PROMPT: In the records below, find the line containing "bättre hantera och" and the line containing "Slack-interne Abläufe: Zusammenfassungen, Erinnerungen"; please repeat exactly the lines from one to the other, both included, and nothing more.
== EXTRACTED DATA
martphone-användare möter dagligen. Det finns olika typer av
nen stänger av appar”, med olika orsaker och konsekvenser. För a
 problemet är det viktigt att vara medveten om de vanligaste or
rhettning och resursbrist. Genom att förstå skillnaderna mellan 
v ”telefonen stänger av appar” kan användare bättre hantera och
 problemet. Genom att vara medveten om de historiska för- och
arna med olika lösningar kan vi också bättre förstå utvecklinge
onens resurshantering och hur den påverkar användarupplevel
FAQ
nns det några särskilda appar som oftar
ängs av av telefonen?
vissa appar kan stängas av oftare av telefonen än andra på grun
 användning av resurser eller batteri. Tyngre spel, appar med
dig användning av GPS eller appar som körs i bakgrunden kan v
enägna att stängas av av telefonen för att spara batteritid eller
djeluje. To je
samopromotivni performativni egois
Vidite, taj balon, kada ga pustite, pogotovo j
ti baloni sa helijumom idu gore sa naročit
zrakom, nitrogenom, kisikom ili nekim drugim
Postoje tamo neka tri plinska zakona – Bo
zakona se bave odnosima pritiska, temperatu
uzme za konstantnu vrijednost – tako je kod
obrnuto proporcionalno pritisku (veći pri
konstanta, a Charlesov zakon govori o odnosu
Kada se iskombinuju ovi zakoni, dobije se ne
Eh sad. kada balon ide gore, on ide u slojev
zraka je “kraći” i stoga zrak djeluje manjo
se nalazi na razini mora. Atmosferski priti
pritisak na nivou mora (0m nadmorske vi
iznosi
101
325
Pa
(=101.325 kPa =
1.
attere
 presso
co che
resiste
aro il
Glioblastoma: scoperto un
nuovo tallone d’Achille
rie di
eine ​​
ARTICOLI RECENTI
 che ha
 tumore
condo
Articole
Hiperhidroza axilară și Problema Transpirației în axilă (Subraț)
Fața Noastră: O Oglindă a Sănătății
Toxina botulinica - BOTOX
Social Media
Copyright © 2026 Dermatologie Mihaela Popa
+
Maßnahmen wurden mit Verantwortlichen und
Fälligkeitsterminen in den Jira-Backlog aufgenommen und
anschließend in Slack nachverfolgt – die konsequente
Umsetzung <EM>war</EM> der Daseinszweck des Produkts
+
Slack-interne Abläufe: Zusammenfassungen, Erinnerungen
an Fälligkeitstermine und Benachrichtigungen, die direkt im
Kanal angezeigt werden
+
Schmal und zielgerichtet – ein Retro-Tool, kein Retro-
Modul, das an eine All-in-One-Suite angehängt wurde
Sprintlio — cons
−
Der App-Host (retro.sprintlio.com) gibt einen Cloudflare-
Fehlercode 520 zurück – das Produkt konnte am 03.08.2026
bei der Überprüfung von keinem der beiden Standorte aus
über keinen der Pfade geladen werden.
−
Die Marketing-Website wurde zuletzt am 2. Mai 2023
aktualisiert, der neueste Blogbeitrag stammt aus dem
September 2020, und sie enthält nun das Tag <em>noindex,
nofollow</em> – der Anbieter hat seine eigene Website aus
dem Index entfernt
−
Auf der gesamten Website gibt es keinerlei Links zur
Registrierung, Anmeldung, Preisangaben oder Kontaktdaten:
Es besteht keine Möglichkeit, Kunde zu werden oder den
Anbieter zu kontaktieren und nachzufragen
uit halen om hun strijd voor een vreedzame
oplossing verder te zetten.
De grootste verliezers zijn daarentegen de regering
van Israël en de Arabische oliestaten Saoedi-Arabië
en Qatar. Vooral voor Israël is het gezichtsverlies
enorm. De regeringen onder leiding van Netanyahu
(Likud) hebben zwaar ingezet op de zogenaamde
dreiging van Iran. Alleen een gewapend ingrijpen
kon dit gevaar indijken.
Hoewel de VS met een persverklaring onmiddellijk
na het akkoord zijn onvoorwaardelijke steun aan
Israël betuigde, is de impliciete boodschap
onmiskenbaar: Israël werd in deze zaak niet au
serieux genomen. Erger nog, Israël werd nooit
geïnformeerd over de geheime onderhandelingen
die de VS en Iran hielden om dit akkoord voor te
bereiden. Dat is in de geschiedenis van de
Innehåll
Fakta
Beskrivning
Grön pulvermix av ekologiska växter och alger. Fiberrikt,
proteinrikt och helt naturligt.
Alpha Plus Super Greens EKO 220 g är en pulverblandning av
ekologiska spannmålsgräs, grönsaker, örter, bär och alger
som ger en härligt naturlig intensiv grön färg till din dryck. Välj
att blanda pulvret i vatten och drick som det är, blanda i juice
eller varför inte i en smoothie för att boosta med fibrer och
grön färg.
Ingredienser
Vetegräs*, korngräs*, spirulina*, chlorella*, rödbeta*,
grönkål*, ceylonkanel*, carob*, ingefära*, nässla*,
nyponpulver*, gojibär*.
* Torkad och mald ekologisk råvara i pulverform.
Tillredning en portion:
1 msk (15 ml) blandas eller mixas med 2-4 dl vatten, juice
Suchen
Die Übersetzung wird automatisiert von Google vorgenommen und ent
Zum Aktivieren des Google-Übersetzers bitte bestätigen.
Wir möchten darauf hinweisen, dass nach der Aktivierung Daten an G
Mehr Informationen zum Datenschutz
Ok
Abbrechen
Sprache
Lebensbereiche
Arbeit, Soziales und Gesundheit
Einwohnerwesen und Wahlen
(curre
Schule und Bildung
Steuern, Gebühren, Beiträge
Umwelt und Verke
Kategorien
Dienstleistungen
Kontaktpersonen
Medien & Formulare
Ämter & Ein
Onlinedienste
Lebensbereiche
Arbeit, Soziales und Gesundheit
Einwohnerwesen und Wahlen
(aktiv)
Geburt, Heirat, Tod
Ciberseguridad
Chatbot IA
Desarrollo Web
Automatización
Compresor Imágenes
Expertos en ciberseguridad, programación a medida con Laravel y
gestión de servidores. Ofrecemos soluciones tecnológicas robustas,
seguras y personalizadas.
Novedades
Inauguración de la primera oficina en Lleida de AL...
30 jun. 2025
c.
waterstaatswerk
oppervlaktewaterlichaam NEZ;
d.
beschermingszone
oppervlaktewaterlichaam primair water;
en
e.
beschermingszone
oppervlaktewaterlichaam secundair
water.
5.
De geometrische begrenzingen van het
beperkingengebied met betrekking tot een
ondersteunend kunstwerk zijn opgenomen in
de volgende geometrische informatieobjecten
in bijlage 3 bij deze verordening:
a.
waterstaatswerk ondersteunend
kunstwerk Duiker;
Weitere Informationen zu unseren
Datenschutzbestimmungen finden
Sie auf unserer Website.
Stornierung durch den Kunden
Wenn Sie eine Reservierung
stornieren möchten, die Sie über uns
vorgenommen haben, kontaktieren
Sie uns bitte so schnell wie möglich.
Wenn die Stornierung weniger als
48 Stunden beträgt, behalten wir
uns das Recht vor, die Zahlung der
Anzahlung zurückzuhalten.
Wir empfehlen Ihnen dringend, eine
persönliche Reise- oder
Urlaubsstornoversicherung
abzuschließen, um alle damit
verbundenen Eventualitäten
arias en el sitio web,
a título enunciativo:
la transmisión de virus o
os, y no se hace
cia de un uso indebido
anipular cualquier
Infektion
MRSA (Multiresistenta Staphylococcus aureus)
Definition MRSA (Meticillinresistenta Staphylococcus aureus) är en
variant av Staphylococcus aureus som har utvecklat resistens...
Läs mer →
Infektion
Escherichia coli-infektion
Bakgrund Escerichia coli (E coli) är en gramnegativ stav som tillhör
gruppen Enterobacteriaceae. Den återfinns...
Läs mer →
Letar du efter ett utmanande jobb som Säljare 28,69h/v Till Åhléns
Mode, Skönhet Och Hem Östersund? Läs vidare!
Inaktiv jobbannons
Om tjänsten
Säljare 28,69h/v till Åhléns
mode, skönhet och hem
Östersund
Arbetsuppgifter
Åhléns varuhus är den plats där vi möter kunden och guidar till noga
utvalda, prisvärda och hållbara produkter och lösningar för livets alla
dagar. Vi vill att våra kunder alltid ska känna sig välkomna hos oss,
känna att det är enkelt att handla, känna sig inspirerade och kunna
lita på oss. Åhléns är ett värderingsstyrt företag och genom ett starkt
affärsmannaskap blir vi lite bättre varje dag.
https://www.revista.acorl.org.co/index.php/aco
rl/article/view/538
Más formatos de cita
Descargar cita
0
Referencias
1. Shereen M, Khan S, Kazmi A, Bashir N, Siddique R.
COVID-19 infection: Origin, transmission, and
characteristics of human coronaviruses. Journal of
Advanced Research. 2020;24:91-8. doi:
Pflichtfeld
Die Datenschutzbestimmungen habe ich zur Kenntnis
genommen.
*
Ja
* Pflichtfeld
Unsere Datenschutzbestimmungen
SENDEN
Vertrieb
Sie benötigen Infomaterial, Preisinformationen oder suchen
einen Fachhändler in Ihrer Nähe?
====
PROBLEM SOLUTION:
v ”telefonen stänger av appar” kan användare bättre hantera och
 problemet. Genom att vara medveten om de historiska för- och
arna med olika lösningar kan vi också bättre förstå utvecklinge
onens resurshantering och hur den påverkar användarupplevel
FAQ
nns det några särskilda appar som oftar
ängs av av telefonen?
vissa appar kan stängas av oftare av telefonen än andra på grun
 användning av resurser eller batteri. Tyngre spel, appar med
dig användning av GPS eller appar som körs i bakgrunden kan v
enägna att stängas av av telefonen för att spara batteritid eller
djeluje. To je
samopromotivni performativni egois
Vidite, taj balon, kada ga pustite, pogotovo j
ti baloni sa helijumom idu gore sa naročit
zrakom, nitrogenom, kisikom ili nekim drugim
Postoje tamo neka tri plinska zakona – Bo
zakona se bave odnosima pritiska, temperatu
uzme za konstantnu vrijednost – tako je kod
obrnuto proporcionalno pritisku (veći pri
konstanta, a Charlesov zakon govori o odnosu
Kada se iskombinuju ovi zakoni, dobije se ne
Eh sad. kada balon ide gore, on ide u slojev
zraka je “kraći” i stoga zrak djeluje manjo
se nalazi na razini mora. Atmosferski priti
pritisak na nivou mora (0m nadmorske vi
iznosi
101
325
Pa
(=101.325 kPa =
1.
attere
 presso
co che
resiste
aro il
Glioblastoma: scoperto un
nuovo tallone d’Achille
rie di
eine ​​
ARTICOLI RECENTI
 che ha
 tumore
condo
Articole
Hiperhidroza axilară și Problema Transpirației în axilă (Subraț)
Fața Noastră: O Oglindă a Sănătății
Toxina botulinica - BOTOX
Social Media
Copyright © 2026 Dermatologie Mihaela Popa
+
Maßnahmen wurden mit Verantwortlichen und
Fälligkeitsterminen in den Jira-Backlog aufgenommen und
anschließend in Slack nachverfolgt – die konsequente
Umsetzung <EM>war</EM> der Daseinszweck des Produkts
+
Slack-interne Abläufe: Zusammenfassungen, Erinnerungen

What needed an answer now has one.